Request:
What lines below contain the string "page"? List them all.
(Beginning of Record set)
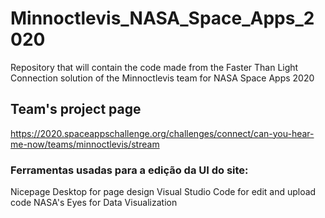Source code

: # Minnoctlevis_NASA_Space_Apps_2020
Repository that will contain the code made from the Faster Than Light Connection solution of the Minnoctlevis team for NASA Space Apps 2020
## Team's project page
https://2020.spaceappschallenge.org/challenges/connect/can-you-hear-me-now/teams/minnoctlevis/stream
### Ferramentas usadas para a edição da UI do site:
Nicepage Desktop for page design
Visual Studio Code for edit and upload code
NASA's Eyes for Data Visualization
(End of Record set)
Result below:
## Team's project page
Nicepage Desktop for page design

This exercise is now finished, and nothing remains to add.